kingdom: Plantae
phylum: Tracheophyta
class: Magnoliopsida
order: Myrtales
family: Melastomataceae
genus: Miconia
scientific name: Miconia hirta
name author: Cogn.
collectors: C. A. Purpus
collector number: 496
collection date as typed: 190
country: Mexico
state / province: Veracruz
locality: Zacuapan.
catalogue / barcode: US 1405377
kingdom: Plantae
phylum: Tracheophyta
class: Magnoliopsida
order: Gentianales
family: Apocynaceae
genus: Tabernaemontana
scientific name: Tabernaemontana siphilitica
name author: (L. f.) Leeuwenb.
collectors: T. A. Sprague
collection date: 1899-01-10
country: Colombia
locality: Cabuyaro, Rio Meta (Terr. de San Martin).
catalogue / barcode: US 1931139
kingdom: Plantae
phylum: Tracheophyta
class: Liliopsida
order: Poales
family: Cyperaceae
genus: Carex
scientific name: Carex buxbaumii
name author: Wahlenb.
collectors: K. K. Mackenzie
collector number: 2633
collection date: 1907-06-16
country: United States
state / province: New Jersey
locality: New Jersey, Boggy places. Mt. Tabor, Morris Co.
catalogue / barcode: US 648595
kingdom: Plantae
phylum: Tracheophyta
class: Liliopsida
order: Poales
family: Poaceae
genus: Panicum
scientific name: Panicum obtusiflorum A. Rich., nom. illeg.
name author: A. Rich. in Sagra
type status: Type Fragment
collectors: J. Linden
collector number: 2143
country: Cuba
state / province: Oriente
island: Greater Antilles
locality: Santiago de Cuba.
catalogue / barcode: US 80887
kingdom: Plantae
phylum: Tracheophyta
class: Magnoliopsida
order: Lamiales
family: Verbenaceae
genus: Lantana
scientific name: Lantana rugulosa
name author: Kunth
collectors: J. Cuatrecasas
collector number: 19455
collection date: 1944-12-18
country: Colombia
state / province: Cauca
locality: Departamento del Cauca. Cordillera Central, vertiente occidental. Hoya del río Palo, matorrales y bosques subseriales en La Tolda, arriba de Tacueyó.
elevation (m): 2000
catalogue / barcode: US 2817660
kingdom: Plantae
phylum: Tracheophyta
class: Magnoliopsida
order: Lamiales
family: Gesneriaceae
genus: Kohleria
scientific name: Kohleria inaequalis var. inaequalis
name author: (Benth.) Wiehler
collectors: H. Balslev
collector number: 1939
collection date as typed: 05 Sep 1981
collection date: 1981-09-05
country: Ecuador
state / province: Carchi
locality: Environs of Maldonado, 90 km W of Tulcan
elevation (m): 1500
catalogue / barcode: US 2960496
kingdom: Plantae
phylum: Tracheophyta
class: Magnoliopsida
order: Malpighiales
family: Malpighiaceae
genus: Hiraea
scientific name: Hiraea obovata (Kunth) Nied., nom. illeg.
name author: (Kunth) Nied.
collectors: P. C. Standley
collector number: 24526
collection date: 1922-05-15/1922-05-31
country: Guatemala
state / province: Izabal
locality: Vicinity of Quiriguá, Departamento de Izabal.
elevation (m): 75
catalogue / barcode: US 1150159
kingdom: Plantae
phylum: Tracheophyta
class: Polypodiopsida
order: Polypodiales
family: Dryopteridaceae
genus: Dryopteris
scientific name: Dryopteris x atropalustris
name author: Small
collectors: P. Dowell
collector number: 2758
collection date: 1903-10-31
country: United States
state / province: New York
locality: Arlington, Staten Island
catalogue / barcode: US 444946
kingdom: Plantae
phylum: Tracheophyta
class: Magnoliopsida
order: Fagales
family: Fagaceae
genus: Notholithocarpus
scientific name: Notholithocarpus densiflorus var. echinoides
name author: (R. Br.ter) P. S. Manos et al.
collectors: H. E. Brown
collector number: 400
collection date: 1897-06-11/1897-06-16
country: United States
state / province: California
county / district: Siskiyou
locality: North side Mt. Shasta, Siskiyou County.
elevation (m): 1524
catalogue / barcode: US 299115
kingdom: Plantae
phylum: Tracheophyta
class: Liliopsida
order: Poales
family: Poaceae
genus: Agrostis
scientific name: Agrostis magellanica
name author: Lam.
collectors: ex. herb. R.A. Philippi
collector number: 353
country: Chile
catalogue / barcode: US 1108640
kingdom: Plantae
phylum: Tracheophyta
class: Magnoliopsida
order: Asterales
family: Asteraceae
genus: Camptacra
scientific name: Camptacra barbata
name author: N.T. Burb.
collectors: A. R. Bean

◇ ◇ ◇ ◇ ◇

◆ Requirement ◆
Rewrite all the rows above, changing "catalogue / barcode" to "catalog number" wherever it appears and leaving everything else untouched.

◆ Full solution ◆
kingdom: Plantae
phylum: Tracheophyta
class: Magnoliopsida
order: Myrtales
family: Melastomataceae
genus: Miconia
scientific name: Miconia hirta
name author: Cogn.
collectors: C. A. Purpus
collector number: 496
collection date as typed: 190
country: Mexico
state / province: Veracruz
locality: Zacuapan.
catalog number: US 1405377
kingdom: Plantae
phylum: Tracheophyta
class: Magnoliopsida
order: Gentianales
family: Apocynaceae
genus: Tabernaemontana
scientific name: Tabernaemontana siphilitica
name author: (L. f.) Leeuwenb.
collectors: T. A. Sprague
collection date: 1899-01-10
country: Colombia
locality: Cabuyaro, Rio Meta (Terr. de San Martin).
catalog number: US 1931139
kingdom: Plantae
phylum: Tracheophyta
class: Liliopsida
order: Poales
family: Cyperaceae
genus: Carex
scientific name: Carex buxbaumii
name author: Wahlenb.
collectors: K. K. Mackenzie
collector number: 2633
collection date: 1907-06-16
country: United States
state / province: New Jersey
locality: New Jersey, Boggy places. Mt. Tabor, Morris Co.
catalog number: US 648595
kingdom: Plantae
phylum: Tracheophyta
class: Liliopsida
order: Poales
family: Poaceae
genus: Panicum
scientific name: Panicum obtusiflorum A. Rich., nom. illeg.
name author: A. Rich. in Sagra
type status: Type Fragment
collectors: J. Linden
collector number: 2143
country: Cuba
state / province: Oriente
island: Greater Antilles
locality: Santiago de Cuba.
catalog number: US 80887
kingdom: Plantae
phylum: Tracheophyta
class: Magnoliopsida
order: Lamiales
family: Verbenaceae
genus: Lantana
scientific name: Lantana rugulosa
name author: Kunth
collectors: J. Cuatrecasas
collector number: 19455
collection date: 1944-12-18
country: Colombia
state / province: Cauca
locality: Departamento del Cauca. Cordillera Central, vertiente occidental. Hoya del río Palo, matorrales y bosques subseriales en La Tolda, arriba de Tacueyó.
elevation (m): 2000
catalog number: US 2817660
kingdom: Plantae
phylum: Tracheophyta
class: Magnoliopsida
order: Lamiales
family: Gesneriaceae
genus: Kohleria
scientific name: Kohleria inaequalis var. inaequalis
name author: (Benth.) Wiehler
collectors: H. Balslev
collector number: 1939
collection date as typed: 05 Sep 1981
collection date: 1981-09-05
country: Ecuador
state / province: Carchi
locality: Environs of Maldonado, 90 km W of Tulcan
elevation (m): 1500
catalog number: US 2960496
kingdom: Plantae
phylum: Tracheophyta
class: Magnoliopsida
order: Malpighiales
family: Malpighiaceae
genus: Hiraea
scientific name: Hiraea obovata (Kunth) Nied., nom. illeg.
name author: (Kunth) Nied.
collectors: P. C. Standley
collector number: 24526
collection date: 1922-05-15/1922-05-31
country: Guatemala
state / province: Izabal
locality: Vicinity of Quiriguá, Departamento de Izabal.
elevation (m): 75
catalog number: US 1150159
kingdom: Plantae
phylum: Tracheophyta
class: Polypodiopsida
order: Polypodiales
family: Dryopteridaceae
genus: Dryopteris
scientific name: Dryopteris x atropalustris
name author: Small
collectors: P. Dowell
collector number: 2758
collection date: 1903-10-31
country: United States
state / province: New York
locality: Arlington, Staten Island
catalog number: US 444946
kingdom: Plantae
phylum: Tracheophyta
class: Magnoliopsida
order: Fagales
family: Fagaceae
genus: Notholithocarpus
scientific name: Notholithocarpus densiflorus var. echinoides
name author: (R. Br.ter) P. S. Manos et al.
collectors: H. E. Brown
collector number: 400
collection date: 1897-06-11/1897-06-16
country: United States
state / province: California
county / district: Siskiyou
locality: North side Mt. Shasta, Siskiyou County.
elevation (m): 1524
catalog number: US 299115
kingdom: Plantae
phylum: Tracheophyta
class: Liliopsida
order: Poales
family: Poaceae
genus: Agrostis
scientific name: Agrostis magellanica
name author: Lam.
collectors: ex. herb. R.A. Philippi
collector number: 353
country: Chile
catalog number: US 1108640
kingdom: Plantae
phylum: Tracheophyta
class: Magnoliopsida
order: Asterales
family: Asteraceae
genus: Camptacra
scientific name: Camptacra barbata
name author: N.T. Burb.
collectors: A. R. Bean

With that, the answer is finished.